What is needed
Reproduce the records starting at the line that contains "Форматы сжатия" and running to the last line, exactly and in full.

[Records from a collection]
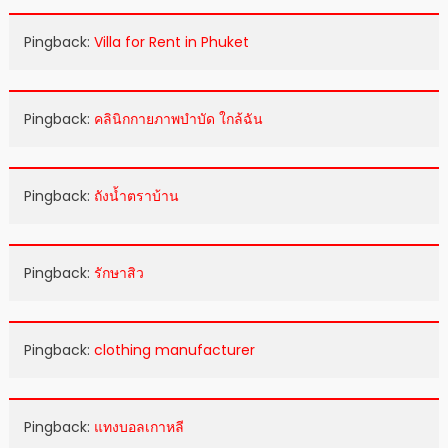
Pingback:
Villa for Rent in Phuket
Pingback:
คลินิกกายภาพบำบัด ใกล้ฉัน
Pingback:
ถังน้ำตราบ้าน
Pingback:
รักษาสิว
Pingback:
clothing manufacturer
Pingback:
แทงบอลเกาหลี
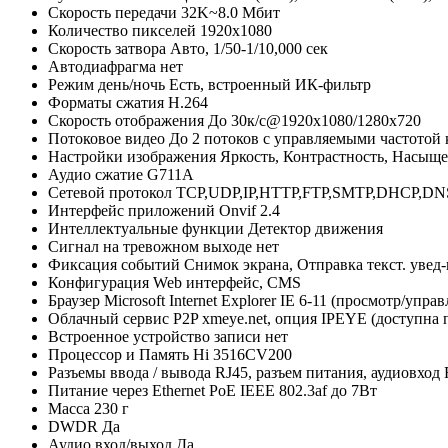
Скорость передачи
32K~8.0 Мбит
Количество пикселей
1920х1080
Скорость затвора
Авто, 1/50-1/10,000 сек
Автодиафрагма
нет
Режим день/ночь
Есть, встроенный ИК-фильтр
Форматы сжатия
H.264
Скорость отображения
До 30к/с@1920х1080/1280х720
Потоковое видео
До 2 потоков с управляемыми частотой
Настройки изображения
Яркость, Контрастность, Насыщ
Аудио сжатие
G711A
Сетевой протокол
TCP,UDP,IP,HTTP,FTP,SMTP,DHCP,DNS
Интерфейс приложений
Onvif 2.4
Интеллектуальные функции
Детектор движения
Сигнал на тревожном выходе
нет
Фиксация событий
Снимок экрана, Отправка текст. увед-
Конфигурация
Web интерфейс, CMS
Браузер
Microsoft Internet Explorer IE 6-11 (просмотр/упра
Облачный сервис P2P
xmeye.net, опция IPEYE (доступна
Встроенное устройство записи
нет
Процессор и Память
Hi 3516CV200
Разъемы ввода / вывода
RJ45, разъем питания, аудиовход
Питание через Ethernet
PoE IEEE 802.3af до 7Вт
Масса
230 г
DWDR
Да
Аудио вход/выход
Да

Finished task
Форматы сжатия
H.264
Скорость отображения
До 30к/с@1920х1080/1280х720
Потоковое видео
До 2 потоков с управляемыми частотой
Настройки изображения
Яркость, Контрастность, Насыщ
Аудио сжатие
G711A
Сетевой протокол
TCP,UDP,IP,HTTP,FTP,SMTP,DHCP,DNS
Интерфейс приложений
Onvif 2.4
Интеллектуальные функции
Детектор движения
Сигнал на тревожном выходе
нет
Фиксация событий
Снимок экрана, Отправка текст. увед-
Конфигурация
Web интерфейс, CMS
Браузер
Microsoft Internet Explorer IE 6-11 (просмотр/упра
Облачный сервис P2P
xmeye.net, опция IPEYE (доступна
Встроенное устройство записи
нет
Процессор и Память
Hi 3516CV200
Разъемы ввода / вывода
RJ45, разъем питания, аудиовход
Питание через Ethernet
PoE IEEE 802.3af до 7Вт
Масса
230 г
DWDR
Да
Аудио вход/выход
Да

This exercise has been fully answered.